ROTHESAY, N.B. — There comes a point in most promising young hockey players’ careers when they must make a decision between staying at home and moving away.
And so it was for 15-year-old Bradley Blake of Gander Bay. The former Central IcePak captain is now playing in Rothesay, N.B. for the Rothesay Netherwood School Riverhawks of the Midwest Prep Hockey League (MPHL).
“It’s cool, it’s lots of fun,” he told The Central Voice. “The hockey is good here and we go all over the place. We go to the States and we go to Ontario and places like that, western Canada, and it’s lots of fun.”
The league is made up of private schools from Quebec, Vermont, Ontario, New York, Ohio, Illinois and Pennsylvania.
Between academics, physical training, hockey practice, travel and competition, Blake’s plate is full. And it is not just limited to the hockey season. To prepare for this year, he attended a hockey academy in Montreal.
“We were in the gym six days a week and on the ice almost every day and it was training and training and training, and that’s what you have to do to play at this level,” he said.
The hard work has paid off with a selection to the Newfoundland and Labrador team for the Canada Winter Games in Red Deer, Alberta Feb. 15-March 3, 2019.
“He’s a great kid, he works hard in school, he works hard in the gym and he works hard on the ice.”
– Jeff Lewis
“That was an awesome feeling,” Bradley said. “I was talking to some of the people who played four years ago; they said it was the time of their life, it was an awesome experience. So, I’m just really looking forward to having the opportunity to represent my province at such a big event like that.”
Jeff Lewis, Rothesay Netherwood director of hockey, said the school is happy to have him.
“He’s adapted well,” Lewis said. “He’s still making the transition a little bit from Bantam as they all are; it’s bigger, faster, quicker hockey when you get to this level, but he’s doing really well.
“He’s a great kid, he works hard in school, he works hard in the gym and he works hard on the ice. He’s been a nice addition to our team for sure.”
Melissa Blake, Bradley’s mother, said advancing to an elite level is not just a commitment for the player, but for the entire family. Living in a small outport (Georges Point) with no local access to gyms and arenas, the Blakes maintained their own rink in a detached garage and converted their attached garage to a workout space so Bradley could practice and stay in shape at home.
“We kind of switched our whole house upside down for him,” Melissa said.
There was also a huge time and financial commitment. Last year, Bradley played for the Bantam AAA IcePak and practised with the Major Midget team.
“We were on the road three days a week, and then travelling to St. John’s and to his home stadium, which was an hour-and-a-half each way,” Melissa said. “We were doing this three days a week and then every weekend we were travelling as well, so in the car we would be studying together while I was driving.”
And, of course, it is hard on a mom.
“Our lives went from being extremely busy every single day to not having him around, which is very difficult,” she said.
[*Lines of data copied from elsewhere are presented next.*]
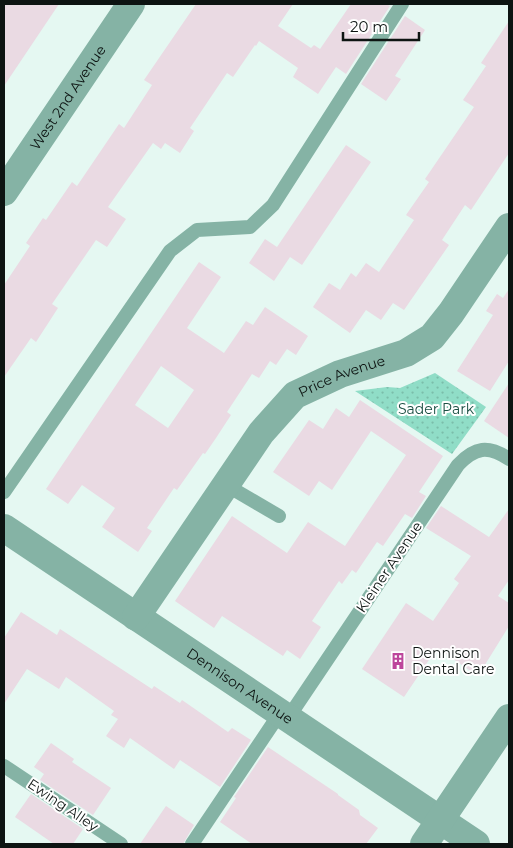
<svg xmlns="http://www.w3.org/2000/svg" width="513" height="848" viewBox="0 0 513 848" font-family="Montserrat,sans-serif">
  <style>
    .green { fill: url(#green-dots) }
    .building { fill: #eadae3; fill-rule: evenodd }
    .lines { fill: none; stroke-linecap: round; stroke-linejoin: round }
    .service { stroke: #85b3a5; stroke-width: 14 }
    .minor { stroke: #85b3a5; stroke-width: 28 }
    .labels { text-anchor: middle; stroke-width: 4; stroke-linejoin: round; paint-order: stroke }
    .street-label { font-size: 14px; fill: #0d1412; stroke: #fff }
    .park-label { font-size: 14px; fill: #1a4e42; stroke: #fff }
    .poi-label { font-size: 14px; fill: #0d1412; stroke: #fff; text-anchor: start }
  </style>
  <defs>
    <pattern id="green-dots" width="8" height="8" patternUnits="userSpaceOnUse" patternTransform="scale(1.25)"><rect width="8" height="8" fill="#90ddc7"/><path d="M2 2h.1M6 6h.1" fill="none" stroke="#7bbdaa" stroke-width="1.8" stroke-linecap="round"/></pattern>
  </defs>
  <rect width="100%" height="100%" fill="#e5f8f2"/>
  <path class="green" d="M435,373L486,407L452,454L355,391L387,387L400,388Z"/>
  <g class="building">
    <path d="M4,4H59L4,86Z"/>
    <path d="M196,4H293L278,26L311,48L314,45L320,49L351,4H386L390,6L346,74L336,67L318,94L293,77L298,68L259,41L256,46L255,45L233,77L227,73L190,128L194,131L180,153L165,143L161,149L153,143L108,207L126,219L107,247L96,240L52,304L58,308L36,342L31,338L4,377V285L30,246L26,243L43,218L46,220L72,182L77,186L119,124L124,128L152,85L144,80Z"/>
    <path d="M405,16L425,30L395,76L401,79L386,101L361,84Z"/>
    <path d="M509,21V153L471,210L465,205L442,240L449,245L404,310L393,303L381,320L366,310L350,333L313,307L329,283L340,290L351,273L356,277L366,263L379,272L414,220L406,215L429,182L425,179L474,107L463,100L486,66L481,63Z"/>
    <path d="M346,145L371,162L302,265L290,257L274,281L249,263L265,239L277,247Z"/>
    <path d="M199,262L221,277L187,328L224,353L246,321L253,325L265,307L308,336L296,355L287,349L276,365L270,361L259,378L252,374L227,412L231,415L216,438L205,454L203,453L177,490L174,488L147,528L152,531L138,552L102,527L115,508L82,485L68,504L46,489ZM161,366L194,390L168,428L135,405Z"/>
    <path d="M509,289V361L490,391L457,371L493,315L486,311L497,294L503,298Z"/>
    <path d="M509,383V438L484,421Z"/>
    <path d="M360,400L443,456L419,492L426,496L412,518L405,514L383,546L377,542L356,573L352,570L342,584L339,581L312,621L321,627L300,659L287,650L283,656L222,616L214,628L175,601L232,516L287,553L308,522L345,546L406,455L371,431L332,490L319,481L309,496L273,472L309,420L323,429L336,408L349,417Z"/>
    <path d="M441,506L489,537L509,509V580L498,596L509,603V626L478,676L437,648L404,697L362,669L406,603L433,621L459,583L454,579L471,556L426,528Z"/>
    <path d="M21,612L57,635L60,629L152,689L154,686L180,703L182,700L228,732L232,728L251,740L220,787L180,760L174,769L130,738L124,748L106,736L118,719L111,715L114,711L66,677L59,689L27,669L4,704V638Z"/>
    <path d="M51,743L74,759L72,762L111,788L93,815L40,780L44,774L34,767Z"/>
    <path d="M268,747L338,794V795L359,810L360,815L378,828L366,844H252L220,822L236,798L234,797Z"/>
    <path d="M31,794L83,829L73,844H54L15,817Z"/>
    <path d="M166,806L194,825L183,844H140Z"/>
  </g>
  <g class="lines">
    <g class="service">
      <path d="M226,485L279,516"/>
      <path d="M4,492L170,251L197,230L250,227L273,205L402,4"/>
      <path d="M288,718L458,465C475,447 488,445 509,459"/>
      <path d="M4,766L121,844"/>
      <path d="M192,844L280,713"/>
    </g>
    <g class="minor">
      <path id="s1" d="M4,192L131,4"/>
      <path id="s2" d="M4,528L476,844"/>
      <path id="s3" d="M136,617L261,433L295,395L340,374L406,353L432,337L451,313L509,227"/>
      <path d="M424,844L509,718"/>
    </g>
  </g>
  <defs>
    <g id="building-bare" transform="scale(1.35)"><path d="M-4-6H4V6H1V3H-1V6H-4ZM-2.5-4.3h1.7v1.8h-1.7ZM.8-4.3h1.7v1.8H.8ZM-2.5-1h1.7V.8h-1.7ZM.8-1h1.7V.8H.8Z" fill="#bd469c" stroke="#fff" stroke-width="2.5" paint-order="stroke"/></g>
  </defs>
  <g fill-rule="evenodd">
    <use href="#building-bare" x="398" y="661"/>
  </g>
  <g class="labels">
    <g class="street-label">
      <text dy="5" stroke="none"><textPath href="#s1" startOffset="114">West 2nd Avenue</textPath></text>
      <text dy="5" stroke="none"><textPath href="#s3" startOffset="324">Price Avenue</textPath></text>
      <text transform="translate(389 567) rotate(-56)" y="5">Kleiner Avenue</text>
      <text dy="5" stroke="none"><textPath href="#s2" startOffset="284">Dennison Avenue</textPath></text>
      <text transform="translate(63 805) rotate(34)" y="5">Ewing Alley</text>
    </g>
    <g class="park-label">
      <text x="436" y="414">Sader Park</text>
    </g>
    <g class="poi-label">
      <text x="412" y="658">Dennison<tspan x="412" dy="16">Dental Care</tspan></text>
    </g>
  </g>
  <rect width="513" height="848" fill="none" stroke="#0d1412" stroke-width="10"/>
  <path d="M343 32v8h76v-8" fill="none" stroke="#0d1412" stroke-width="2.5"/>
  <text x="350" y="32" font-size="15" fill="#0d1412" stroke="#ffffff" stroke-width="4" paint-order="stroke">20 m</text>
</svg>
For his part, Bradley said it is sometimes tough being away from home, but he is a little less sentimental about it.
“I’m not the type of person to get homesick, I love adventures and doing different things and I love this whole program here,” he said.
In 2017-18, Blake racked up 18 goals and 12 assists in 39 games between regular season and playoffs in the Newfoundland and Labrador AAA Bantam league.
Ultimately, Blake has his eyes on a professional hockey career, but is taking it one step at a time.
“I guess you could say (the NHL is) the long-term goal, but right now I’m just looking to have a good year and maybe get drafted in the 2019 QMJHL (Quebec Major Junior) draft and maybe that could be my career for the next few years.”